*Problems to solve*:
- a) Convert part of the rows into a JSON list of strings, one string per line and no blank lines: begin at the line in the rows that contains "other than an" and stop after the final line of the rows, with both ends included.
- b) Carry on with the post about agents and roles in harness engineering from the point where it stops.

*Excerpt to read*:
8 April 2026
Harness Engineering: Agents and Roles

Carrying on from my recent post giving an Introduction to Harness Engineering, I want to start to dig a level deeper on the topics involved. First up we're going to look at the Agents and Roles that are defined in a setup like this. They're one of the key elements in Harness Engineering and are what actually control and execute the work you want completed, so they're a good place to get started!
Agents and Roles
A lot of AI workflow discussion seems to treat agents and roles as one, but I found that separating them makes the system easier to design, understand, and to iteratively improve on. In the setup I created, I ended up with a 1-1 relationship between my Agents and Roles, so you might be wondering why they are separated and not just combined together. Well there are some distinct benefits to defining them separately.
Keeping them separate allowed me to have the Agents be responsible for defining the tools it has access to, but its actual tasks are defined in the role itself. So if we take the Build Agent for example it's definition is quite skinny, it defines the tools it has access to, the areas of the codebase it can access, and also what areas it shouldn't. You can see a slightly truncated version of the build agent definition below.
---
name: build
description: Implement the active task defined in harness/run-state.md using the approved specification, design note, and implementation plan.
tools:
- edit/editFiles
- search/codebase
- search
- execute/runInTerminal
- read/terminalLastCommand
---
Follow the role definition in:
- `harness/roles/build-agent.md`
......
Read the approved artifacts referenced by the task file and/or run-state before making changes:
- feature specification
- design note
- implementation plan
.....

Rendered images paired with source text
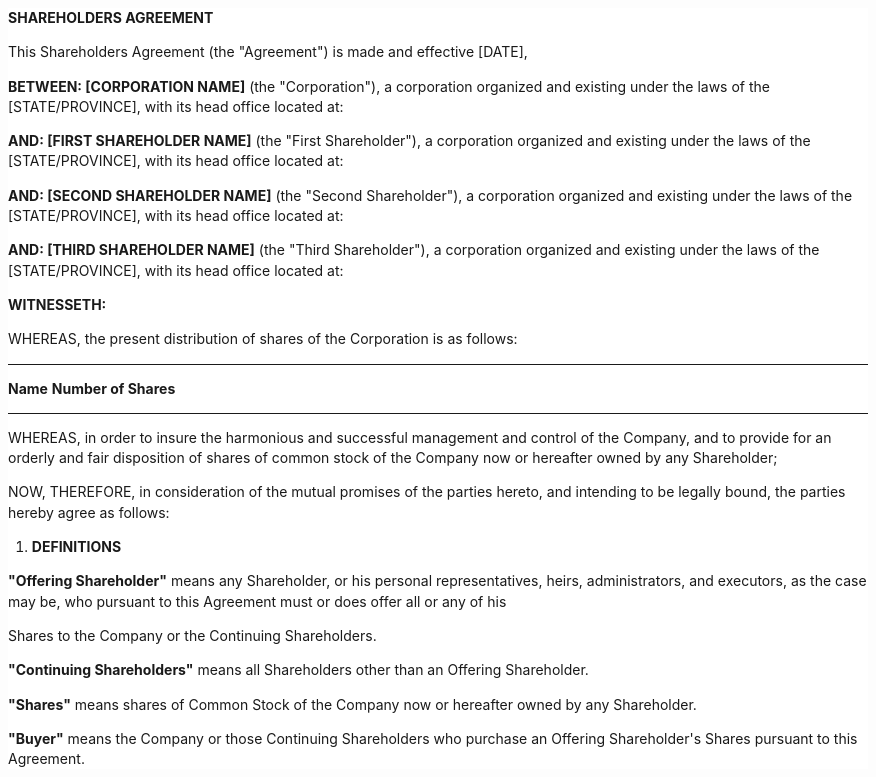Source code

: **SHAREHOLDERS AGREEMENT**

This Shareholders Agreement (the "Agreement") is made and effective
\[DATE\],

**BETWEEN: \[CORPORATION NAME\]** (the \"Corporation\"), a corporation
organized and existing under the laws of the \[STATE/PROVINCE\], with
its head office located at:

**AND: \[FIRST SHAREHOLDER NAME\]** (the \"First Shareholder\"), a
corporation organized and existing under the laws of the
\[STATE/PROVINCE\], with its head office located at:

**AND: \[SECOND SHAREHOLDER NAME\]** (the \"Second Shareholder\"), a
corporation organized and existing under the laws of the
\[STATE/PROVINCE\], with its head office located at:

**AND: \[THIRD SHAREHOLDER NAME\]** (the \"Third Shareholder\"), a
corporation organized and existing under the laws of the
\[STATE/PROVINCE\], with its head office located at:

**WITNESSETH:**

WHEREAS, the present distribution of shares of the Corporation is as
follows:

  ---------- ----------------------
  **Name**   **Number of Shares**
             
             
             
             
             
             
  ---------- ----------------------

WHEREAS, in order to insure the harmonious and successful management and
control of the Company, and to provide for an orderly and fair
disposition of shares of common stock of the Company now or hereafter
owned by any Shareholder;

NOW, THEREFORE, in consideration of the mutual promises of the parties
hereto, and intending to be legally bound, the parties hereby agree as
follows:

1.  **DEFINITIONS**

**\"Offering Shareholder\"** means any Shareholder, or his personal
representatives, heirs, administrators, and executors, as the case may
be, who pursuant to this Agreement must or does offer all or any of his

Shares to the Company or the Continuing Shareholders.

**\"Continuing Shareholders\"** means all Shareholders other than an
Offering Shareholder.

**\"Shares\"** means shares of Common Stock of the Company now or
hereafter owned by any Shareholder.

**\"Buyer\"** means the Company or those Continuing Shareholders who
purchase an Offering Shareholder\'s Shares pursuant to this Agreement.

*Responses per task*:
- a)
[
  "**\\\"Continuing Shareholders\\\"** means all Shareholders other than an",
  "Offering Shareholder.",
  "**\\\"Shares\\\"** means shares of Common Stock of the Company now or",
  "hereafter owned by any Shareholder.",
  "**\\\"Buyer\\\"** means the Company or those Continuing Shareholders who",
  "purchase an Offering Shareholder\\'s Shares pursuant to this Agreement."
]

- b)
Do not modify governance-controlled files or paths as part of normal implementation work.
Governance-controlled paths include:
- `harness/run-state.md`
- `harness/tasks/`
- `harness/backlog/`
- `harness/standards/`
- `harness/roles/`
- `harness/templates/`
- `.github/agents/`
- `.cursor/rules/`
If governance metadata appears inconsistent, report it in the implementation summary and run report instead of changing it.
Use the controlled validation loop defined by the Build role when command execution is available.
The validation loop may run only the approved commands and must stay within the retry and scope limits defined in the role.
Operate only within the approved task scope.
Make implementation changes, required test changes, and the run report update, but do not continue beyond this stage without orchestration or human review.
If we take a look at the Build Role you can see it is much more detailed, defining things like where to access the coding guidance docs, how to build and run the project, the process it should follow and also its required output alongside much more. Again, you can see a slightly truncated version of the definition below.
# Build Agent
## Purpose
The Build Agent implements the approved implementation plan by writing or modifying code within the repository.
The goal of this role is to translate the approved specification, design note, and implementation plan into working code while following the project's coding standards and testing expectations.
The Build Agent should focus on faithful execution of the approved plan, not reinterpretation of the feature or management of workflow state.
The currently active task and active run context are defined in `harness/run-state.md`.
---
## Responsibilities
This role is responsible for:
- implementing the steps defined in the implementation plan
- writing production application code
- adding or updating tests where required
- following project coding standards
- keeping changes within the approved task scope
- documenting assumptions made during implementation
- reporting blockers, workflow inconsistencies, or deviations clearly
- using the controlled validation loop to resolve obvious in-scope failures where allowed
- creating or updating the task run report with build-stage outcomes and validation evidence
The implementation should align with the approved feature specification and design note.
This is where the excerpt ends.